Scott: At first, we were going to use a storyline that was a sequel to another film I did, but after showing the script to a close friend of mine from New York City, he told me about his friend who writes screenplays. So, we got in touch with him, and he is currently finishing up the script for 'Danielle's Revenge'.

Owen: Clearly you are a mega-horror/slasher fan.  Do you have a dream cast for some feature down the line?  Let me limit that a bit -- what 3 other folks would you be drooling to cast?'

Scott: I would have loved to work with Donald Pleasence if he were still alive. If I also had the chance to work with the whole cast of 'Day of the Dead', I would love to. I'm sure working with Joe Pilato (Rhodes), Lori Cardille (Sarah) and Anthony DiLeo (Michael Salazar) would be a blast. I love so many favorite horror films so it would be very hard to decide.

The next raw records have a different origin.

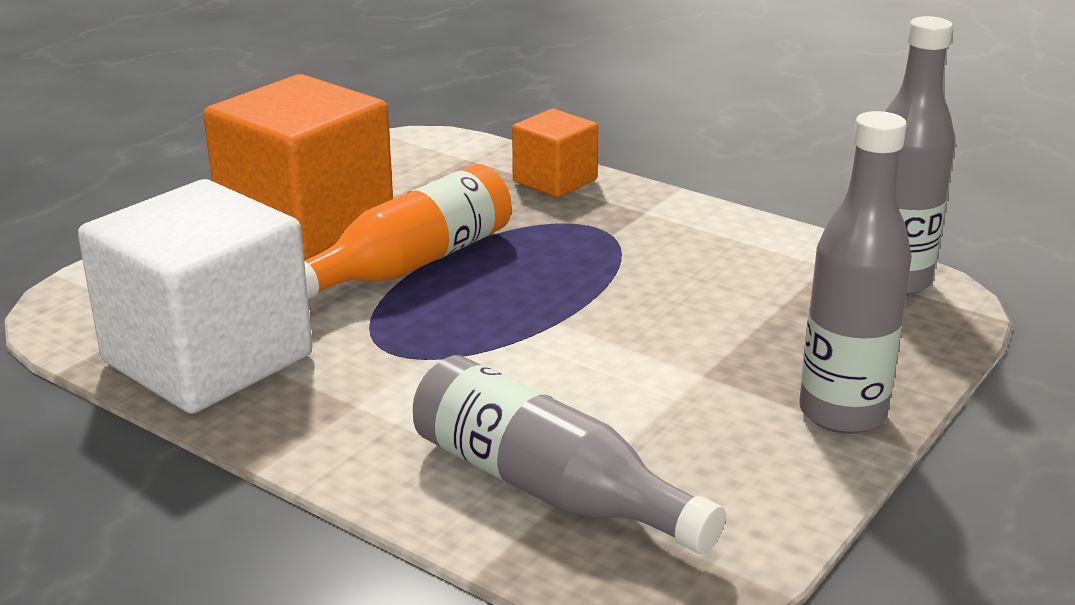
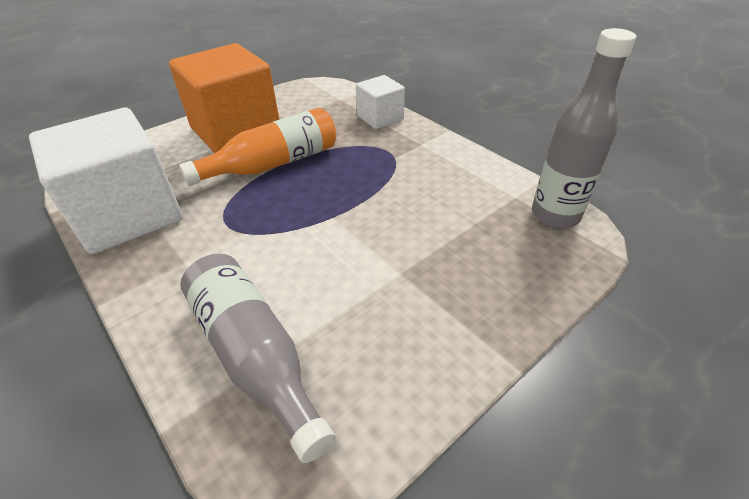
camera: 15 degrees right, 15 degrees up
(554, 181) = (380, 118): orange cube -> white cube
(842, 413) = (480, 325): grey bottle -> none

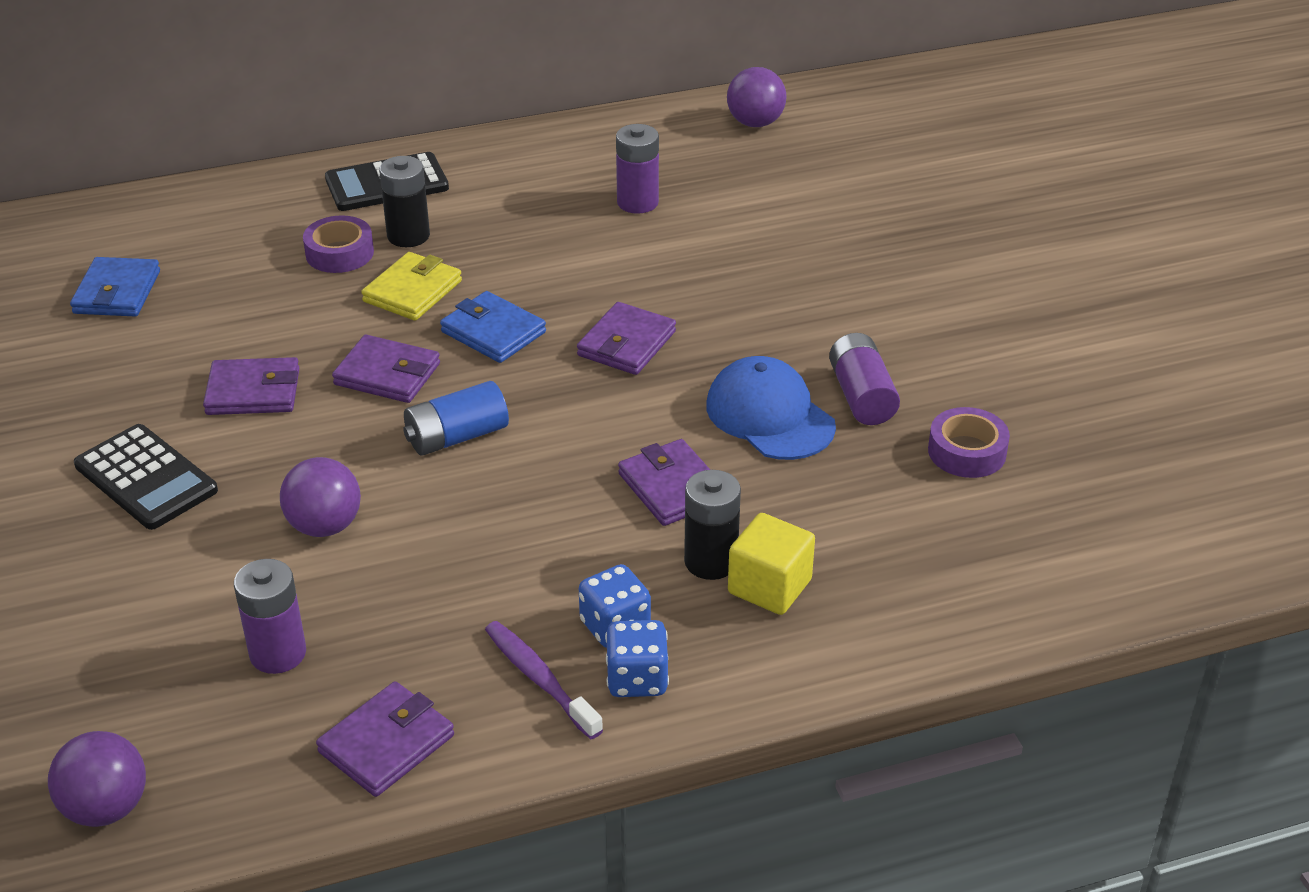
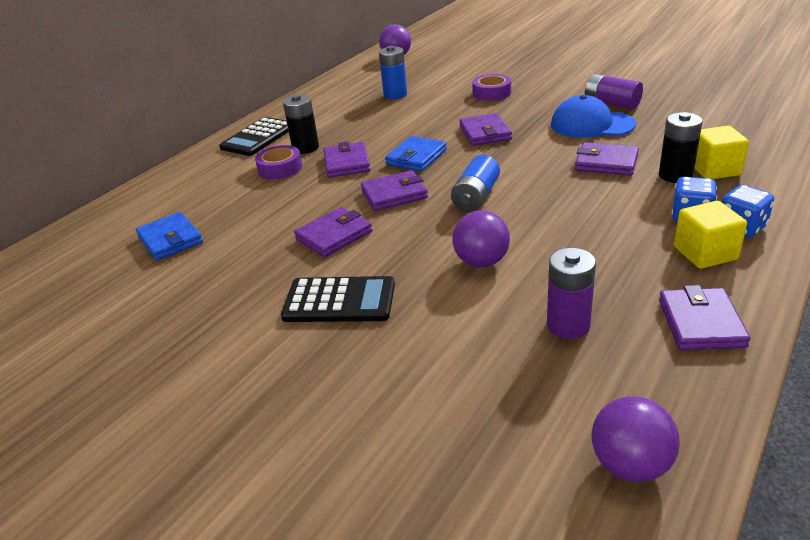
camera: 35 degrees left, 5 degrees down
(413, 291) = (347, 163): yellow wallet -> purple wallet
(493, 332) = (416, 157): blue wallet -> blue wallet turned 60 degrees counterclockwise
(539, 679) = (705, 253): purple toothbrush -> yellow cube
(637, 202) = (395, 95): purple battery -> blue battery
(967, 452) = (683, 99): purple tape -> purple tape (491, 93)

Owen: What horror films taught you the most simply from viewing them?  What or whose directorial work leaves you in awe?

Scott: George Romero has been a great influence on me, both as a director and filmmaker, as well as John Carpenter. I love the shots of John Carpenter for his films, especially 'Halloween'. Even though he is more fantasy than horror, I love Tim Burton's work as well. There is something beautiful, yet dark about his films, and he is very sick and twisted, but in a good way.

Owen: Do you have a favorite death scene (or 2) in a horror flick?

Scott: For zombie films, it has to be Captain Rhode's death scene in 'Day of the Dead', where he gets his stomach ripped open. That was a great effect and the first time I saw it, I felt a little uneasy. It just came out of nowhere, and what makes George a great director is his vision and how he makes every scene meaningful. There is not one scene in 'Day of the Dead' that doesn't have meaning to it. And then you have George's political undertones in each of 'Dead' films.

Owen: Do you have any feelings regarding the CG (computer generated) vs. on-site effects debate?

Scott: I will always be opposed to CG effects because it just isn't believable. I understand that horror films and other films save time on the set most of the time when they do CGI, but it damages the quality of what could have been done with on-site effects. In 'Land of the Dead', when one of the zombies is shot in the head in the beginning of the film, it looked fake. 'Land' was much less effective than 'Day', and that's telling you something. The contrast of what was made 20 years earlier had better effects. The on-site effects made it what it is today, and it still stands up to today’s horror films.

Owen: What scares you in real life?  

Scott: Death. What makes my stomach feel uneasy is actual death scenes of real life accidents. The reality and seeing something that is real is much more different than deaths in horror films. I am scared of death yet still embrace it. Death is a beautiful thing when it happens naturally.